If we were talking about the other kind of verb to feel—the one that means to use one’s sense of touch—then we WOULD use the adverb badly because then we would be describing an action.

People who have damaged the nerve endings in the tips of their fingers “feel badly”; that is, they are engaging in the act of feeling. But in sentences 3 and 4 in the quiz above, felt and feeling describe states of being, not actions.

In sentence 5, looking refers to a state of being, not to an action, so we should choose the adjective bad (the predicate adjective/subject complement) to describe the subject she.

If instead we were describing the manner in which someone gazed upon something—that is, the act of looking—then badly would be correct: “We never found the keys that were sitting in plain sight on the counter because we looked badly.”

All Verbs Related to the Senses Can Be Tricky

To feel is not the only problem verb when it comes to the use of bad and badly. All the verbs of the senses—to taste, to smell, to sound, and to look—can also be tricky.

To taste, for example, sometimes describes an action and sometimes describes a state of being. Consider these two sentences, both of which are correct:

  • My tongue tastes badly today because I burned it while eating hot pizza last night. [Here the tongue is engaged in the act of tasting the speaker’s food, but because it was damaged the night before, it is doing a poor job.]
  • Since I burned the pizza, it tastes bad. [Think: pizza = bad or “pizza is bad.” There is no action in the clause “it tastes bad.”]

It is possible for the verb to taste to be an action verb—that is, to describe the action of using the taste buds on one’s tongue to perform the act of sampling the flavor of something. Such is the case in the first example above: tongue is the subject and it is performing the action of tasting. Because the tongue was burned the night before, we use an adverb to describe how it performs that action: badly.

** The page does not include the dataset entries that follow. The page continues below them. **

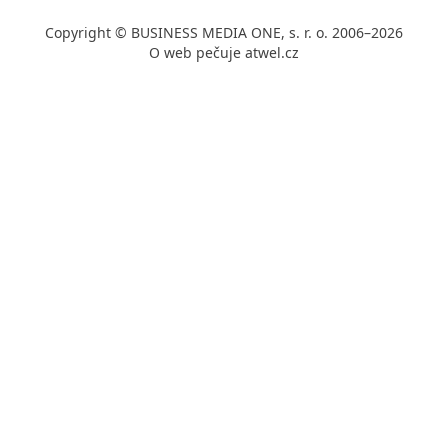
Copyright © BUSINESS MEDIA ONE, s. r. o. 2006–2026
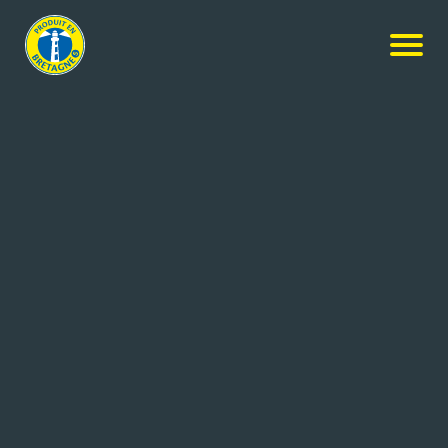
Nos produits
-
Lamelles de pommes de terre précuites
Légum'party
Lamelles de pommes de terre
précuites
7kg
Réf: 3283322501135
LE GOUESSANT / TERRES DE
LAMBALLE-ARMOR CEDEX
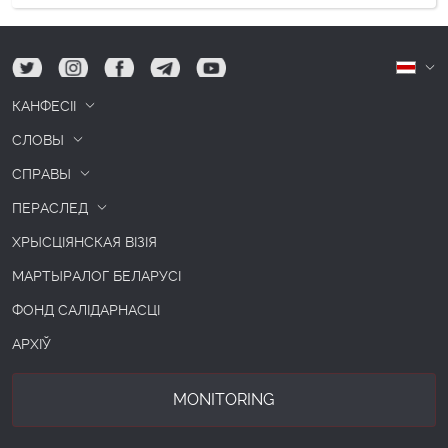
tw
ig
fb
tg
yt
Б
КАНФЕСІІ
СЛОВЫ
СПРАВЫ
ПЕРАСЛЕД
ХРЫСЦІЯНСКАЯ ВІЗІЯ
МАРТЫРАЛОГ БЕЛАРУСІ
ФОНД САЛІДАРНАСЦІ
АРХІЎ
MONITORING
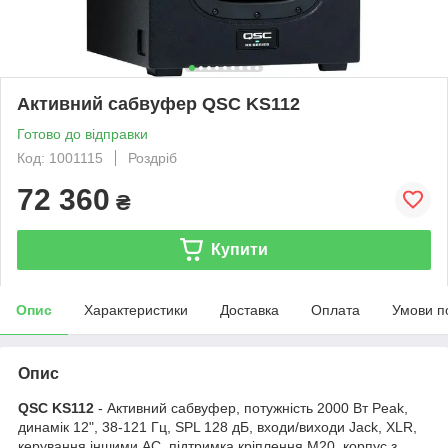
Активний сабвуфер QSC KS112
Готово до відправки
Код: 1001115
Роздріб
72 360
₴
Купити
Опис
Характеристики
Доставка
Оплата
Умови п
Опис
QSC KS112
- Активний сабвуфер, потужність 2000 Вт Peak,
динамік 12", 38-121 Гц, SPL 128 дБ, входи/виходи Jack, XLR,
керування іншими АС, підтримка кріплення M20, корпус з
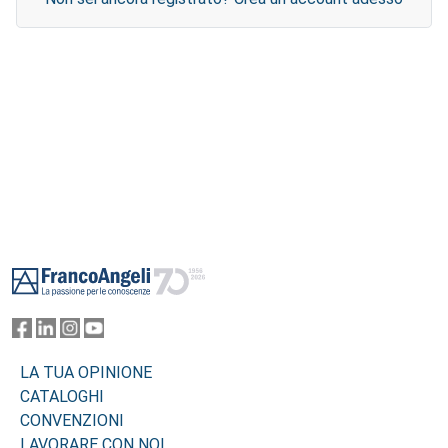
Footer
LA TUA OPINIONE
CATALOGHI
CONVENZIONI
LAVORARE CON NOI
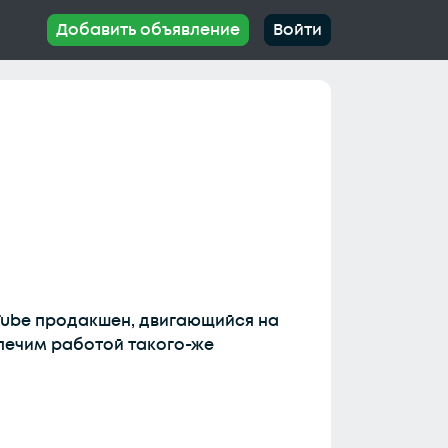
Добавить объявление
Войти
Tube продакшен, двигающийся на
печим работой такого-же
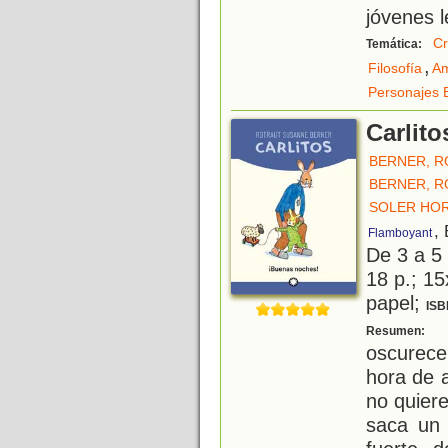
jóvenes 
Cr
Temática:
,
Filosofía
A
Personajes B
Carlit
BERNER, 
BERNER, 
SOLER HOR
,
Flamboyant
De 3 a 5
18 p.; 15
papel;
ISB
C
Resumen:
oscurece
hora de 
no quier
saca un 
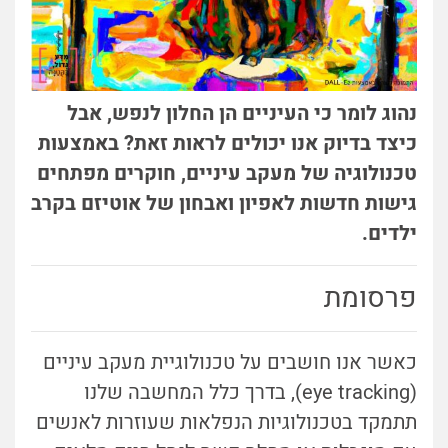
נהוג לומר כי העיניים הן החלון לנפש, אבל
כיצד בדיוק אנו יכולים לראות זאת? באמצעות
טכנולוגיה של מעקב עיניים, חוקרים מפתחים
גישות חדשות לאפיון ואבחון של אוטיזם בקרב
ילדים.
פרסומת
כאשר אנו חושבים על טכנולוגיית מעקב עיניים
(eye tracking), בדרך כלל המחשבה שלנו
תתמקד בטכנולוגיות הנפלאות שעוזרות לאנשים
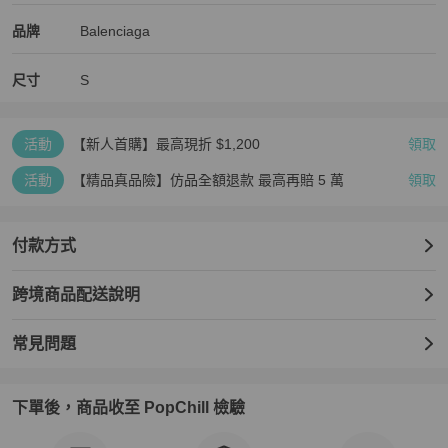
男裝
/
短袖上衣
推薦
Balenciaga
Balenciaga
精品
推薦清單
男裝
品牌介紹
品牌
Balenciaga
尺寸
S
活動
【新人首購】最高現折 $1,200
領取
活動
【精品真品險】仿品全額退款 最高再賠 5 萬
領取
付款方式
跨境商品配送說明
常見問題
下單後，商品收至 PopChill 檢驗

But the verb to taste can also be a linking verb, as is the case in the second sentence. Here the burned pizza tastes bad because it isn’t performing any action at all; obviously, the pizza does not have a tongue, and it is not tasting anything. The pizza simply is bad.  The adjective bad describes the pizza.

Bottom Line

When tempted to use badly, be sure you are describing an action and not a state of being.

The Trick

Before using badly, ask yourself if you would use goodly.  The person who thinks nothing of saying (incorrectly) “I feel badly about my mistake” would never say “I feel goodly about my interview this morning.”

TEST YOURSELF:

Which word—bad or badly—belongs in each blank below?

  1. I felt ____ about eating the last slice of fruitcake.
  2. My two-year-old daughter ate her fruitcake _____, crumbling it onto the floor, mashing it in her hair, and squeezing it between her fingers before putting tiny morsels in her mouth.
  3. That fruitcake didn’t taste as ____ as I thought it would.
  4. Right after he ate the fruitcake, he looked ____ and ran out of the room quickly.
  5. She made him feel ____ when she told him how ____ he cooks.
ANSWERS
  1. I felt BAD about eating the last slice of fruitcake. [Here feel is a linking verb, not an action verb.]
  2. My two-year-old daughter ate her fruitcake BADLY, crumbling it onto the floor, mashing it in her hair, and squeezing it between her fingers before putting tiny morsels in her mouth. [Here ate IS an action verb.]
  3. That fruitcake didn’t taste as BAD as I thought it would. [The fruitcake did not perform the action of tasting.]
  4. Right after he ate the fruitcake, he looked BAD and ran out of the room quickly. [Here looked describes a state of being, not the action of gazing upon something.]
  5. She made him feel BAD when she told him how BADLY he cooks. [Feeling in this context is not an action, but cooks is.]